Taslimanasreen returned to Bangladesh about the same time the more celebrated Salman Rushdie received a semi-reprieve from the fatwa issued against him by the long-gone Ayatollah Khomeini. These kinds of fatwas are a vicious form of controlling society, used by clerics traumatised by changes that are beyond their control. These are cowardly instruments on intolerance which cow down politicians and the bureaucracies they control.
At the moment of going to press, Taslima is still in hiding back in her home country. Having come back to Bangladesh with her father and cancer-ridden mother, she has obviously been moving from safe-house to safe-house, avoiding vigilante action. Four years ago, it was the same fanatic thought-police which hounded her out of the country. Now, after lying low during Taslima´s exile in the West, the religious extremists of Bangladesh are at it again, baying for Taslima´s blood.
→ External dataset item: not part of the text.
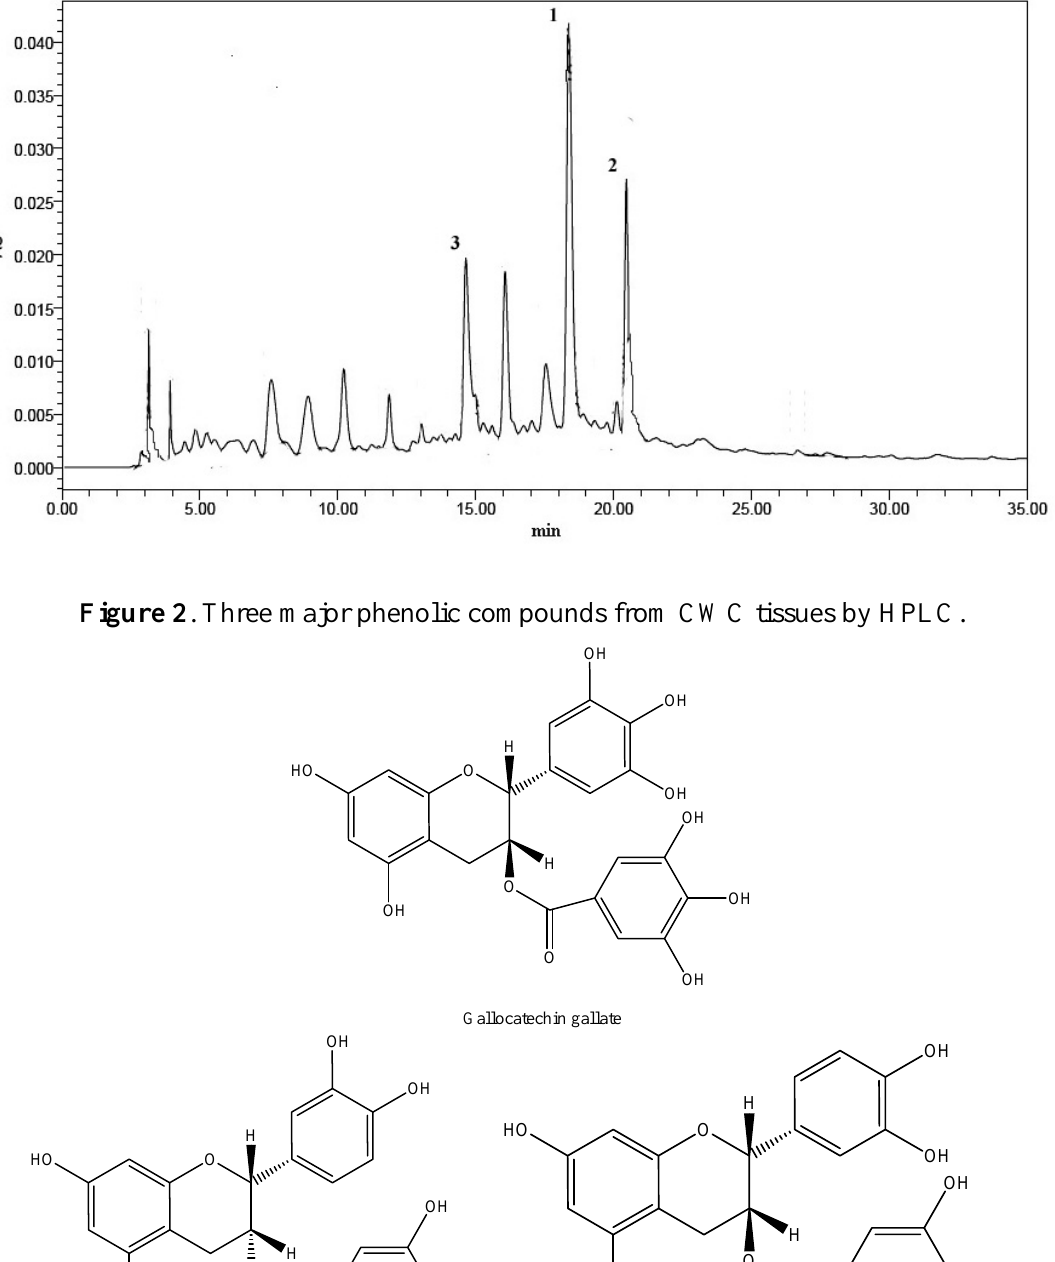
Figure 1. HPLC profile of CWC extract at 280 nm. Peak 1: (–)-gallocatechin gallate; peak 2: (–)-epicatechin gallate and peak 3: (+)-catechin gallate.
That their country has been devastated by one of the worst floods of the century has not diminished the fanatic energy to avenge what is thought to be blasphemy committed. For these men, nature´s ravages do not spell as real a threat to their supremacy in society as the one posed by a female daring to show sympathy to a minority community. How much does the noose Taslima faces have to do with her being a woman? We do believe that the male Salman Rushdie, howsoever grand a writer he may be, would not have whipped up as wicked a reaction as the female writer, who, by some snide accounts, is only a "mediocre writer".
Writing skills are hardly of consequence in the case at hand. The issue is whether an individual can be denied her fundamental rights merely because her views challenge a religion´s orthodoxy. It is also banal to treat the whole affair as one which harks back to the medieval times; this is the here and now. It is clear that modernisation of technology does little by way of enhancing thought, which is why humankind has been continuously and meticulously updating its talent for brutality.